Businesses – what if your adverts fail to load? What about that mapping site you use? Is your technical support ready for an estimated 0.1% of your customers calling in with failures on your site?
Consumers – are you ready to take these errors as a sign that you need to fix your network, or to bug your ISP, or are you going to insist, wrongly, that the problem is with the web sites participating in World IPv6 Day? At least, will you accept that these errors are a necessary part of learning how to move to IPv6?
ISPs – even if you have no plans for IPv6, are you ready for the technical support requests from people who have errors connecting to an IPv6-supporting site?
Quitting, or refusing to take part in the move to IPv6, is not an option. IPv6 will roll out.

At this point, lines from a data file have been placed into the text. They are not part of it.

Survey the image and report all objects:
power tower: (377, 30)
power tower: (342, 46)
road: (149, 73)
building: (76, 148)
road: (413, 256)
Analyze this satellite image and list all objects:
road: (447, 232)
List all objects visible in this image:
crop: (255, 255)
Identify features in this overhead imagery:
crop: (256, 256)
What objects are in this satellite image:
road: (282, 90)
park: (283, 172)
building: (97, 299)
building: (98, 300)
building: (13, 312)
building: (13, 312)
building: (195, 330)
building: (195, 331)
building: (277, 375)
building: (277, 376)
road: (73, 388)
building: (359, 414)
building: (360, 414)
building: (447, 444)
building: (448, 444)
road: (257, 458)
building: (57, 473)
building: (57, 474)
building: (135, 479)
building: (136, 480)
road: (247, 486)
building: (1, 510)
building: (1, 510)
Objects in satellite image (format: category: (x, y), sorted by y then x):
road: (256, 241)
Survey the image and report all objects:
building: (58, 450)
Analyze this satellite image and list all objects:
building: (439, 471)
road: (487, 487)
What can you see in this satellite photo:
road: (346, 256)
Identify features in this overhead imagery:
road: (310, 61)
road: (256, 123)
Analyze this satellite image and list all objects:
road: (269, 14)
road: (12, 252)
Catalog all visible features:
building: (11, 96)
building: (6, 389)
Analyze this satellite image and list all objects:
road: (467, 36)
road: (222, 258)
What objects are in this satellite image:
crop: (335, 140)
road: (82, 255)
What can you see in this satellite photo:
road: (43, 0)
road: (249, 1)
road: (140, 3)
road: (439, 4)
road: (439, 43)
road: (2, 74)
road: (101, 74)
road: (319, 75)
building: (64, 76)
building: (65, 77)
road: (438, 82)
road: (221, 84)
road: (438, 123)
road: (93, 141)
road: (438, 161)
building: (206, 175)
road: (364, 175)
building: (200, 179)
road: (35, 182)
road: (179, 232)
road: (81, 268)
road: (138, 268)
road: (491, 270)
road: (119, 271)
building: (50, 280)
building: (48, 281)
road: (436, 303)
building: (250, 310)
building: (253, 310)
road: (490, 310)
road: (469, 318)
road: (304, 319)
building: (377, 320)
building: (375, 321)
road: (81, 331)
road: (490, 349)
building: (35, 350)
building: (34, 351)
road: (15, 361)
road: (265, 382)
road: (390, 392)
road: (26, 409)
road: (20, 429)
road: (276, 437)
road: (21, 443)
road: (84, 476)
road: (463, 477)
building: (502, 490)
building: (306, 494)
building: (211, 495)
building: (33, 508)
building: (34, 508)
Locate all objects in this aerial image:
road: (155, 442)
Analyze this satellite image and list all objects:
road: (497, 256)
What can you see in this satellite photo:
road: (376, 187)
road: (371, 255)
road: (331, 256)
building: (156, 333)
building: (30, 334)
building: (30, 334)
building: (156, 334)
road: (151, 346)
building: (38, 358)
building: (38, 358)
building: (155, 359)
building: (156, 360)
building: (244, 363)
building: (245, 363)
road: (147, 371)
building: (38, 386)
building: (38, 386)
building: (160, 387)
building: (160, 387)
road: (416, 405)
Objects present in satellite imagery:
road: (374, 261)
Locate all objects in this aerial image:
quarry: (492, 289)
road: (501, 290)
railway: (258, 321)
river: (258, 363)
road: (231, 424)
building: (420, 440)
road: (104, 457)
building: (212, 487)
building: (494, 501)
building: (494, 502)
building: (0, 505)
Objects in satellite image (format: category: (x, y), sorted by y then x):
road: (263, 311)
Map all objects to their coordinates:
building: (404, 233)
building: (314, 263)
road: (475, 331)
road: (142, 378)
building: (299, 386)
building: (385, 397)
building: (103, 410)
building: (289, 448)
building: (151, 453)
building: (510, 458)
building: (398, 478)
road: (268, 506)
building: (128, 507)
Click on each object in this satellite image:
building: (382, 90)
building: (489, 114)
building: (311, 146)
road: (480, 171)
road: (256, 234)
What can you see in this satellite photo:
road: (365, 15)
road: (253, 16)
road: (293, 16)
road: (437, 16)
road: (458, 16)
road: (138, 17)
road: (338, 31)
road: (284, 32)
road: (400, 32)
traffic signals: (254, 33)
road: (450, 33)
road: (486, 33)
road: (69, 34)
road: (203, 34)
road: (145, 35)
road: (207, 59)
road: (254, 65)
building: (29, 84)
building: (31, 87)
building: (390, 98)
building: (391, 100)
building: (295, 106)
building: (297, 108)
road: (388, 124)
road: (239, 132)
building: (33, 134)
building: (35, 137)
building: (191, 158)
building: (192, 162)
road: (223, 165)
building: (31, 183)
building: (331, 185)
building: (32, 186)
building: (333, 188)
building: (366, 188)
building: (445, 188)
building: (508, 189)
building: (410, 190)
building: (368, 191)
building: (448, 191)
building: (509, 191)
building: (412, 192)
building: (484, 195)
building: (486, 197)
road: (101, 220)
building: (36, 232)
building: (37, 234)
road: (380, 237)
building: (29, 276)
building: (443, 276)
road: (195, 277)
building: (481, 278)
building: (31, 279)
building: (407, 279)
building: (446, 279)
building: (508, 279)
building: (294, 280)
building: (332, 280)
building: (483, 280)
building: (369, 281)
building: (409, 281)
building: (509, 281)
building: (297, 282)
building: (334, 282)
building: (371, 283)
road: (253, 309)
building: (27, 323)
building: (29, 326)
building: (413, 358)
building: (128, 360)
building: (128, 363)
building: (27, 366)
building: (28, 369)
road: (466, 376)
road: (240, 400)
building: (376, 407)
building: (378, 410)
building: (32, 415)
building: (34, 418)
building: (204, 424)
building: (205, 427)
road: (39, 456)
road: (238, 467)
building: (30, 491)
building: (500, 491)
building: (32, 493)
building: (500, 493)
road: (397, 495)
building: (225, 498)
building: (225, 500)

World IPv6 Day is only the FIRST of many shake-outs that will happen, as sites increasingly add support for IPv6 to their existing IPv4 lineup.
For a preview of what will happen to your machine, try connecting to a system that supports IPv6 and IPv4. The usual example is http://www.kame.net – it displays a picture of a turtle. The turtle dances for IPv6 users, and sits there doing nothing for IPv4 users (although your browser may choose to display the IPv4 version as its default even if you support IPv6).
If you are one of those rare individuals in an IPv6-capable network island that is unreachable by the IPv6 Internet, you will see an error.
Sadly, with new organisations joining World IPv6 Day every day, you can’t really predict what exactly will break – but you can predict how some of it will break, and train your staff to handle this, whether it is by deploying changes, or simply handling support calls.
I’d love to know what effects you’ve anticipated will come on World IPv6 Day, and what work you’ve done to mitigate these issues.